DAC et finance structurée : l’exemple des véhicules de titrisation
L’usage de la DAC dans les opérations de finance structurée et d’émission de dette illustre bien la manière dont le droit des sociétés irlandais se marie avec la fiscalité pour créer des véhicules performants.
Bon à savoir :
Une DAC peut cibler une activité unique ou très ciblée, grâce à une constitution en deux volets (memorandum + articles) qui précise son champ d’action (achat de créances, titres de créance, réassurance, dérivés, etc.).

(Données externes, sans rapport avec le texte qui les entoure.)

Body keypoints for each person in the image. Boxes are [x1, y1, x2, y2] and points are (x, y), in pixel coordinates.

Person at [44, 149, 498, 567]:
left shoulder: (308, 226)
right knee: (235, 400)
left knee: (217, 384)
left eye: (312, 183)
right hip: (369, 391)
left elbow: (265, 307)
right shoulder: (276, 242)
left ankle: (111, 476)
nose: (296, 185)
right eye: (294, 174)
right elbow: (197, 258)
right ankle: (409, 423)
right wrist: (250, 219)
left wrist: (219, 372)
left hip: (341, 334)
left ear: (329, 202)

Elle peut aussi émettre des debentures et coter ses titres de dette, ce qui facilite l’accès aux investisseurs institutionnels.
Combiné avec le régime fiscal de Section 110, qui permet – lorsque la structuration est correcte – d’obtenir une quasi-neutralité fiscale sur les flux de titrisation, ce schéma explique pourquoi la DAC est devenue un standard pour les Special Purpose Vehicles (SPV) irlandais intervenant dans la dette, la réassurance ou la gestion de risques.

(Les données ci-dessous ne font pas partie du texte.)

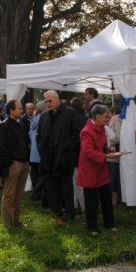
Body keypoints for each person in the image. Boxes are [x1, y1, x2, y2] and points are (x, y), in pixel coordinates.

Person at [37, 90, 82, 223]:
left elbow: (76, 135)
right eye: (46, 101)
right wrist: (42, 149)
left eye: (50, 101)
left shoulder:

Dans ce type de montage, la cloison d’objets de la DAC joue un rôle clé : elle limite juridiquement le véhicule à la réalisation de son programme, rassure les parties prenantes et simplifie l’analyse du risque. Une LTD, plus ouverte dans ses capacités, offrirait moins de confort aux investisseurs.

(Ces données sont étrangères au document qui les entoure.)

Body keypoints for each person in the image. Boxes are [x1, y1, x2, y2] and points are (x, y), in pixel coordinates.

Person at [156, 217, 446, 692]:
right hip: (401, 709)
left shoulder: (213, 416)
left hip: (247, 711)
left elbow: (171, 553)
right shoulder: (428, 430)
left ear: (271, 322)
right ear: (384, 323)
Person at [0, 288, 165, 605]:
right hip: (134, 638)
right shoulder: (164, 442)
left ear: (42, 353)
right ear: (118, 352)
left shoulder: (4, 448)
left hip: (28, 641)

Choisir entre LTD, DAC et les autres formes : une décision stratégique
Pour un fondateur non résident ou un groupe international qui envisage une société offshore en Irlande, le choix de la forme juridique se résume souvent à quelques questions simples.
Si l’objectif principal est de disposer d’une société souple, capable de combiner activité commerciale, détention de participations et gestion de flux intragroupe, avec une gouvernance allégée et des coûts de conformité limités, la LTD s’impose comme la forme naturelle.
Si, en revanche, le projet implique une activité réglementée, un financement structuré, une coentreprise où les associés veulent verrouiller ce que la société peut ou ne peut pas faire, ou encore une émission de titres de dette à destination d’investisseurs, la DAC devient un outil beaucoup plus adapté.
Astuce :
Les formes PLC, CLG, Unlimited, succursales et partenariats répondent à des besoins spécifiques comme la levée de capitaux publics, la non-lucrativité, la confidentialité, la transparence fiscale ou une simple présence. Elles complètent l’arsenal juridique irlandais, mais ne concurrencent qu’exceptionnellement la LTD et la DAC pour un schéma offshore classique.
Dans tous les cas, une constante domine : quelle que soit la forme retenue, l’Irlande impose une conformité rigoureuse (registre des bénéficiaires effectifs, obligations de dépôt, gouvernance minimale, adresse réelle dans le pays, règles anti-blanchiment), tout en offrant en contrepartie un environnement fiscal et juridique stable, lisible et intégré au marché unique européen. C’est cette combinaison qui a fait du pays un point d’ancrage privilégié pour les sociétés offshore structurées de manière professionnelle.